The water that feeds Fear forms the streams called Anger, Jealously, Retribution, Blame — the negative emotions.
Love is the underlying current, the very essence of all positive emotions, just as Fear is the underlying current and essence of all negative emotions.
The Four Root Causes of Negative Emotions
Let’s next, turn to Alex Green, and his book, An Embarrassment of Riches, in which he describes the four root causes of negative emotions.
He says that studies show that once you identify the root causes of negative emotions, you can begin to banish them from your life and no longer be ruled by them.
1. Justification. You can be negative only as long as you convince yourself that you are entitled to be angry. Unhappy individuals will always be found explaining and elaborating on the profound unfairness of their situation.
2. Rationalization. Rationalization is self-deception, an attempt to create a plausible explanation for an unacceptable act.
3. Blaming. There is no quality more closely associated with unhappiness than the habit of blaming others for our difficulties.
4. Poor self-esteem. Low self-esteem is generally characterized by a hypersensitivity to the opinions of others. No one wants to lose the respect of others, but conscientious people don’t need to fret about what other people think.
Although the words are not magic, Alex Green emphasizes the one way to begin to get rid of these underlying factors that create negative emotions is to acknowledge our responsibility for them.
“I am responsible.”
What’s your problem? Whether it’s joblessness, substance abuse, overspending, obesity, or interpersonal havoc, you move closer to a solution the moment you say,
“I am responsible.”
You’d have to be a good actor to be able to say these words and still feel angry. The very act of taking responsibility begins to dissipate negative emotions.
And yet, strangely, some of us would prefer to jump from a plane with an untested parachute than look in a mirror and say these three words.
Psychologists suggest that human beings are oriented to take responsibility for the good things that happen to them and shun responsibility for the bad.
Resist this proclivity!
Whether they be the people in your personal or business life, everyone seeks relationships with those who are willing and able to think, who are self-directing and self-managing, who respond to problems proactively rather than merely waiting for someone else’s solutions.
A study done in New York a few years ago found that people who ranked in the top 3% in every field had a special attitude that set them apart from average performers in their industries. It was this: They chose to view themselves as self-employed throughout their careers, no matter who signed their paychecks.
These are people who set goals, make plans, establish measures, and get results. (For some insights on how to do this, read, How To Change When Change Is Hard.)
Choosing responsibility changes everything. It puts you in the driver’s seat. You now have control. Your thoughts, impulses, feelings, and actions are yours, not those imposed upon you.

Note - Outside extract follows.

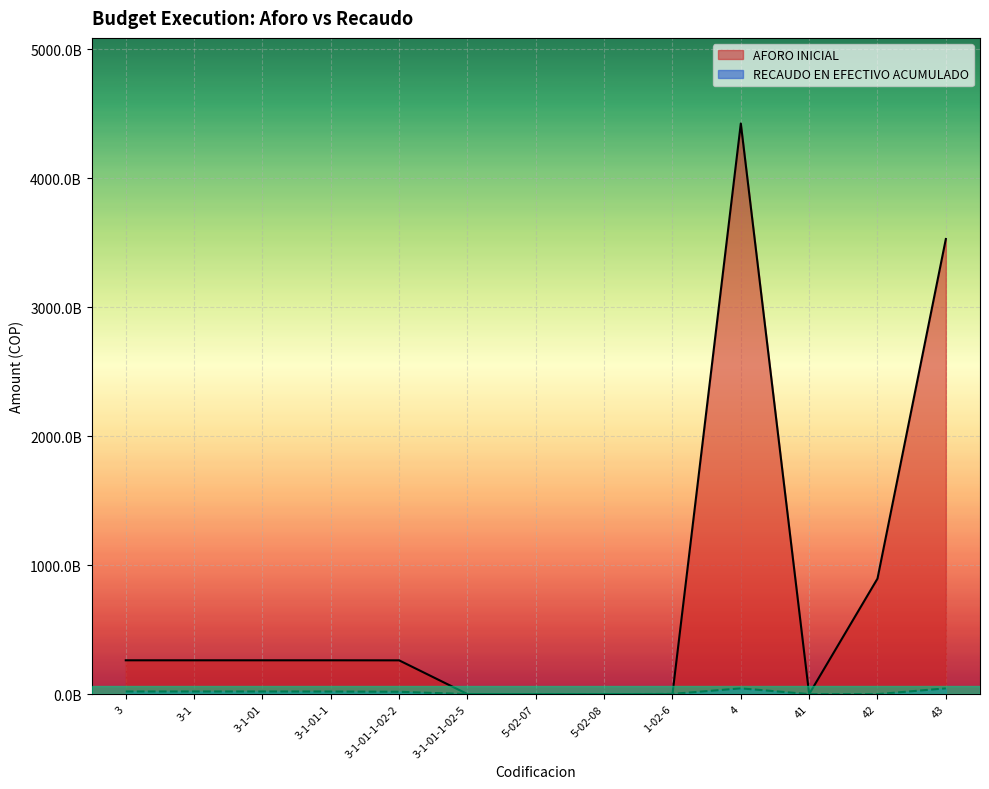

Which category has the lowest value in the RECAUDO EN EFECTIVO ACUMULADO series?

41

You are accountable for the consequences they bring and the impact they have on others.
This is not a burden, incidentally. It’s a privilege and an honor to take ownership of your actions. It creates freedom and control. It gives meaning to life.
Self-reliance is the great source of personal power. We create ourselves, shape our identity, and determine the course of our lives by that which we are willing to take responsibility.
Want to change your life and solve your problems, starting today? Say three simple words:
“I am responsible”
Why would you have it any other way?
Happy New Year!
In this new year, may you get in the driver’s seat, own the road you travel, and reach your most cherished destination.